## Provided records
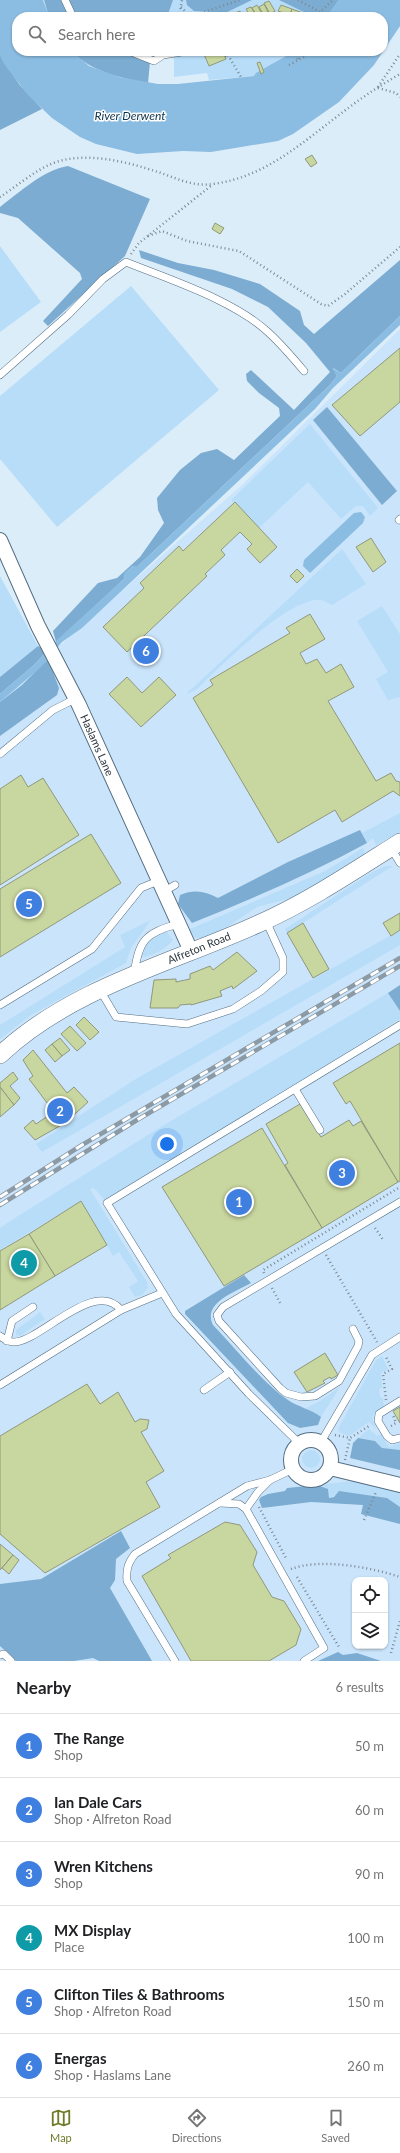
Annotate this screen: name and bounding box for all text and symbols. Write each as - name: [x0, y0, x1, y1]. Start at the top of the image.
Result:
- search box: [12, 12, 388, 56]
- icon: search: [26, 23, 48, 45]
- text: Search here: [58, 25, 135, 43]
- water label: River Derwent: [95, 108, 166, 123]
- pin: 6: [133, 636, 159, 666]
- street label: Haslams Lane: [78, 712, 117, 778]
- pin: 5: [16, 889, 42, 919]
- street label: Alfreton Road: [165, 929, 232, 966]
- pin: 2: [47, 1096, 73, 1126]
- your location: [157, 1134, 177, 1154]
- pin: 3: [329, 1158, 355, 1188]
- pin: 1: [226, 1187, 252, 1217]
- pin: 4: [11, 1248, 37, 1278]
- map controls: [352, 1577, 388, 1649]
- button: locate: [352, 1577, 388, 1613]
- button: layers: [352, 1613, 388, 1649]
- text: Nearby: [16, 1677, 71, 1698]
- text: 6 results: [336, 1679, 384, 1695]
- text: The Range: [54, 1729, 124, 1747]
- text: 1: [25, 1738, 33, 1754]
- text: 50 m: [355, 1738, 384, 1754]
- text: Shop: [54, 1747, 83, 1763]
- text: Ian Dale Cars: [54, 1793, 142, 1811]
- text: 2: [25, 1802, 33, 1818]
- text: 60 m: [355, 1802, 384, 1818]
- text: Shop · Alfreton Road: [54, 1811, 172, 1827]
- text: Wren Kitchens: [54, 1857, 153, 1875]
- text: 3: [25, 1866, 33, 1882]
- text: 90 m: [355, 1866, 384, 1882]
- text: Shop: [54, 1875, 83, 1891]
- text: MX Display: [54, 1921, 131, 1939]
- text: 4: [25, 1930, 33, 1946]
- text: 100 m: [347, 1930, 384, 1946]
- text: Place: [54, 1939, 84, 1955]
- text: Clifton Tiles & Bathrooms: [54, 1985, 225, 2003]
- text: 5: [25, 1994, 33, 2010]
- text: 150 m: [347, 1994, 384, 2010]
- text: Shop · Alfreton Road: [54, 2003, 172, 2019]
- text: Energas: [54, 2049, 107, 2067]
- text: 6: [25, 2058, 33, 2074]
- text: 260 m: [347, 2058, 384, 2074]
- text: Shop · Haslams Lane: [54, 2067, 171, 2083]
- tab: Map: [50, 2107, 72, 2144]
- tab: Directions: [172, 2107, 221, 2144]
- tab: Saved: [321, 2107, 350, 2144]

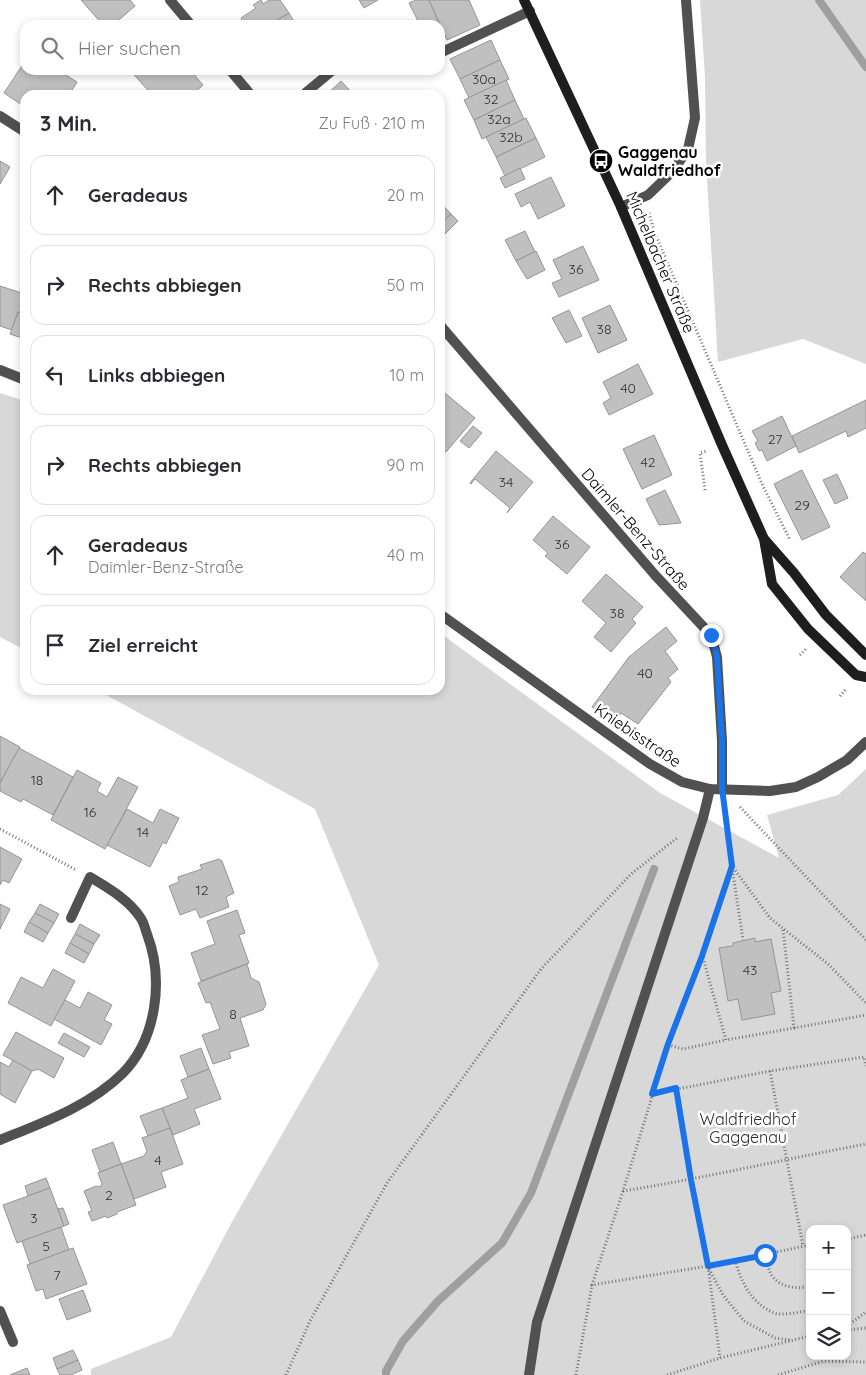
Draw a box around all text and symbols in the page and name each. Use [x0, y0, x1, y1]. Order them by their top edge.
search box [20, 20, 445, 75]
icon: search [38, 34, 66, 62]
text: Hier suchen [78, 36, 181, 60]
house number: 30a [472, 70, 496, 88]
house number: 32 [483, 90, 499, 108]
text: 3 Min. [40, 110, 97, 136]
house number: 32a [487, 110, 511, 128]
text: Zu Fuß · 210 m [319, 113, 425, 133]
house number: 32b [499, 128, 523, 146]
place label: Gaggenau Waldfriedhof [618, 142, 721, 180]
bus stop icon: Gaggenau Waldfriedhof [588, 148, 614, 174]
icon: ahead [41, 181, 69, 209]
text: Geradeaus [88, 183, 188, 207]
text: 20 m [387, 185, 424, 205]
street label: Michelbacher Straße [622, 188, 700, 336]
house number: 36 [569, 260, 584, 278]
icon: right [41, 271, 69, 299]
text: Rechts abbiegen [88, 273, 241, 297]
text: 50 m [387, 275, 424, 295]
house number: 38 [597, 320, 611, 338]
icon: left [41, 361, 69, 389]
text: Links abbiegen [88, 363, 225, 387]
text: 10 m [390, 365, 424, 385]
house number: 40 [620, 379, 636, 397]
house number: 27 [768, 430, 782, 448]
icon: right [41, 451, 69, 479]
text: Rechts abbiegen [88, 453, 241, 477]
house number: 42 [640, 453, 656, 471]
text: 90 m [387, 455, 424, 475]
street label: Daimler-Benz-Straße [577, 464, 695, 594]
house number: 34 [499, 473, 513, 491]
house number: 29 [794, 496, 810, 514]
text: Geradeaus [88, 533, 188, 557]
house number: 36 [555, 535, 570, 553]
icon: ahead [41, 541, 69, 569]
text: 40 m [387, 545, 424, 565]
text: Daimler-Benz-Straße [88, 557, 244, 577]
house number: 38 [610, 604, 624, 622]
route end [700, 624, 723, 647]
icon: arrive [41, 631, 69, 659]
text: Ziel erreicht [88, 633, 198, 657]
house number: 40 [637, 664, 653, 682]
street label: Kniebisstraße [591, 699, 685, 771]
house number: 18 [31, 771, 43, 789]
house number: 16 [84, 803, 97, 821]
house number: 14 [137, 823, 149, 841]
house number: 12 [196, 881, 209, 899]
house number: 43 [743, 961, 757, 979]
house number: 8 [229, 1005, 237, 1023]
park label: Waldfriedhof Gaggenau [700, 1109, 797, 1147]
house number: 4 [154, 1151, 162, 1169]
house number: 2 [105, 1186, 113, 1204]
house number: 3 [30, 1209, 38, 1227]
map controls [806, 1225, 851, 1360]
button: + [806, 1225, 851, 1270]
house number: 5 [42, 1237, 50, 1255]
route start [754, 1244, 777, 1267]
house number: 7 [53, 1266, 61, 1284]
button: − [806, 1270, 851, 1315]
button: layers [806, 1315, 851, 1360]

## Work item
Scan the entries above for the word "symbols". Report the lines that hold it.

## Answer
Annotate this screen: name and bounding box for all text and symbols. Write each as - name: [x0, y0, x1, y1]. Start at the top of the image.
Draw a box around all text and symbols in the page and name each. Use [x0, y0, x1, y1]. Order them by their top edge.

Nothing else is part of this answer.